Yesterday, I updated my Groove installation to the latest version: 2.1c. On my machine, Groove’s disk thrashing seems to be significantly reduced — making it less painful to switch into Groove and to move between shared spaces. Note that this isn’t a minor update — it’s about a 27 MB download! More on my Living with Groove journal.

Speaking of Groove, it gets a very nice mention in this week’s Barrons cover story (WSJ online subscription required).

Groove is a sensible place to start. The brainchild of Ray Ozzie, who also created Lotus Notes, the software aims to give two to 25 people a secure “space” of their own to share documents, compare calendars and hash out issues in nearly real-time. The messaging is slightly slower than mainstream instant-messaging because it’s encrypted. And while Groove holds natural appeal for techies such as Tim Davis of Bean-Stream — his outfit “counts things on networks in real time” — it’s a snap to use. Most folks will be up and running in minutes.

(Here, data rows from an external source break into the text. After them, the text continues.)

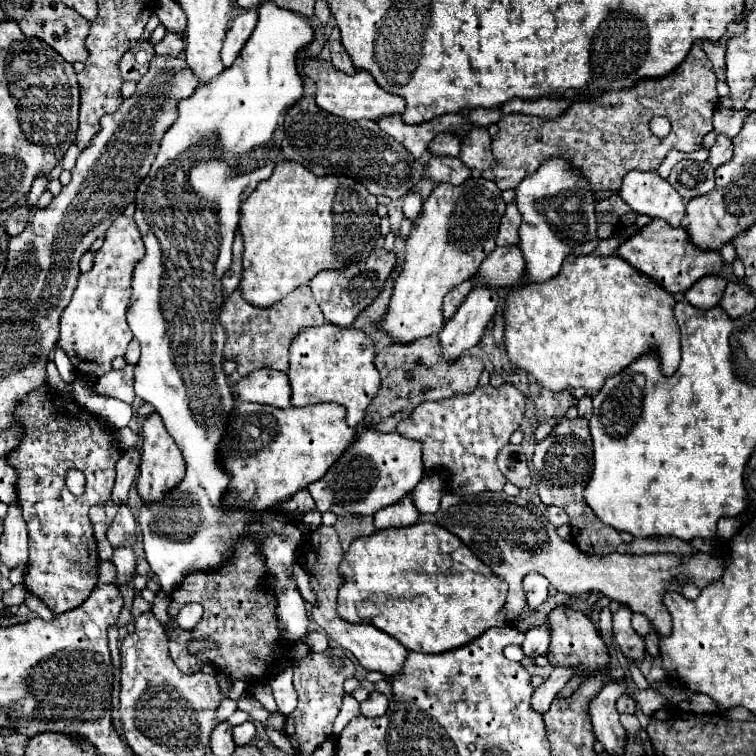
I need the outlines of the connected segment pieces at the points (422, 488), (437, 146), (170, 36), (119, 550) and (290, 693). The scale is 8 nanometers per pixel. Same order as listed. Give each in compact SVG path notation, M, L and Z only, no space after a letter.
M436 473L422 477L422 481L412 489L412 503L420 513L436 513L440 507L440 497L444 495L446 485L444 479Z
M436 137L436 141L432 141L432 145L430 145L430 153L436 157L442 157L442 155L458 157L460 143L456 141L456 137Z
M166 33L166 37L156 43L154 53L156 55L172 55L172 57L180 57L184 51L184 39L176 33Z
M116 547L110 559L116 567L116 585L128 585L130 579L136 575L136 557L132 547Z
M284 669L280 671L276 677L268 679L268 685L274 691L274 699L278 703L278 711L284 715L290 715L296 709L298 703L298 695L292 687L292 669Z

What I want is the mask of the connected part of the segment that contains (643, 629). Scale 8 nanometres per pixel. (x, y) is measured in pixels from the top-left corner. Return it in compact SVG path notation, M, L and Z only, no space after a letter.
M634 613L634 615L632 615L632 629L634 629L638 635L646 637L648 631L650 631L650 621L648 621L644 615Z

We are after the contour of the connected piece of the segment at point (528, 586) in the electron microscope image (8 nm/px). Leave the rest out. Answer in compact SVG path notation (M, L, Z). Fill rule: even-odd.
M528 573L524 577L524 591L528 599L528 607L536 609L548 599L548 587L550 583L540 573Z

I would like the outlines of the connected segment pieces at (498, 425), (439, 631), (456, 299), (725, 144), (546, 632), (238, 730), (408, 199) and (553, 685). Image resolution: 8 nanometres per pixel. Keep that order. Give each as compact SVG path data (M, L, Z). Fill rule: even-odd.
M514 385L478 387L470 395L456 395L444 401L420 403L408 419L400 421L396 433L422 443L422 463L426 471L446 471L450 493L476 495L482 491L502 491L508 479L496 465L500 447L520 427L526 397Z
M416 523L408 529L386 529L386 531L376 531L370 537L360 537L356 539L348 553L344 555L342 563L340 563L340 575L344 577L344 585L338 591L338 615L348 621L348 623L370 623L376 629L388 633L390 637L398 639L408 651L418 651L418 653L446 653L458 647L464 647L468 643L472 643L476 637L480 637L484 631L492 629L492 627L506 627L508 623L504 621L504 603L506 603L506 591L508 591L508 583L500 581L496 575L490 573L490 569L480 563L480 559L452 533L448 533L444 527L438 527L434 523Z
M464 281L462 285L458 285L452 293L448 293L448 297L444 297L444 319L450 319L456 311L458 311L458 307L460 307L460 303L466 299L466 295L470 293L474 289L474 283L472 281Z
M716 137L716 143L710 149L708 163L716 169L716 167L728 163L730 157L732 157L732 141L728 141L728 137Z
M548 621L530 629L526 633L526 641L522 645L522 651L526 657L538 657L548 653L548 643L550 643L550 627Z
M246 721L246 723L238 725L238 727L234 727L234 743L236 743L236 745L248 745L254 737L256 737L256 727L254 727L254 723Z
M408 193L408 195L404 197L404 207L402 207L402 211L404 211L404 217L406 217L406 219L414 221L414 219L420 215L420 211L422 211L422 199L420 199L420 195L418 195L418 193Z
M554 667L552 675L532 693L532 709L536 709L536 713L546 713L546 709L554 701L556 693L564 687L564 683L572 677L572 673L576 673L576 671Z

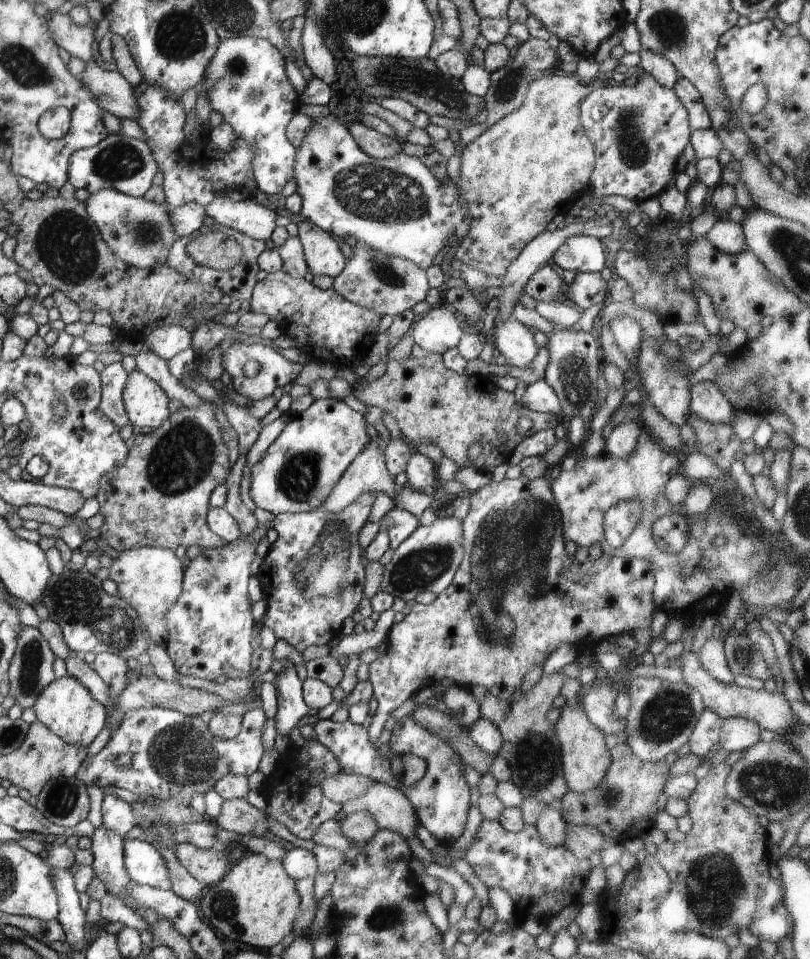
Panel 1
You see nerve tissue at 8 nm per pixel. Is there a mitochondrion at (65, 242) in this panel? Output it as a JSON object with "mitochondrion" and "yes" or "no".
{"mitochondrion":"yes"}

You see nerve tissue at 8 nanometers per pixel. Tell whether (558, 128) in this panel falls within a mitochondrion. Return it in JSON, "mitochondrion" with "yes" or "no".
{"mitochondrion":"no"}

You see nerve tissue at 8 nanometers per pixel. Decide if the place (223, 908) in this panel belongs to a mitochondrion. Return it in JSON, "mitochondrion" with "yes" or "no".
{"mitochondrion":"yes"}

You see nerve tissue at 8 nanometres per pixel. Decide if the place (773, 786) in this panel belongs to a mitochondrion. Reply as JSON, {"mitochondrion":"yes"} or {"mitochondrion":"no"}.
{"mitochondrion":"yes"}

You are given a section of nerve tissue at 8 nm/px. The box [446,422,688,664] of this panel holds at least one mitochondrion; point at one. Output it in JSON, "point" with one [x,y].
{"point":[540,513]}

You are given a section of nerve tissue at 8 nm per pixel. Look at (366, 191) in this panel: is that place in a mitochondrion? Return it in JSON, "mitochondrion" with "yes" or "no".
{"mitochondrion":"yes"}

One piece of advice: Groove isn’t something you download and play with by yourself. You won’t find anything there — unless you have a strong need to collaborate with others. Then, you’ll need to get them to also download the Groove trial version and setup a shared space in which you all collaborate — instead of sending each other emails with attachments, etc. But without that need to collaborate with willing partners, forget about Groove. You just won’t get it. I know. I didn’t get it for a year until we had a need to collaborate and agreed, as a group, to give it a try.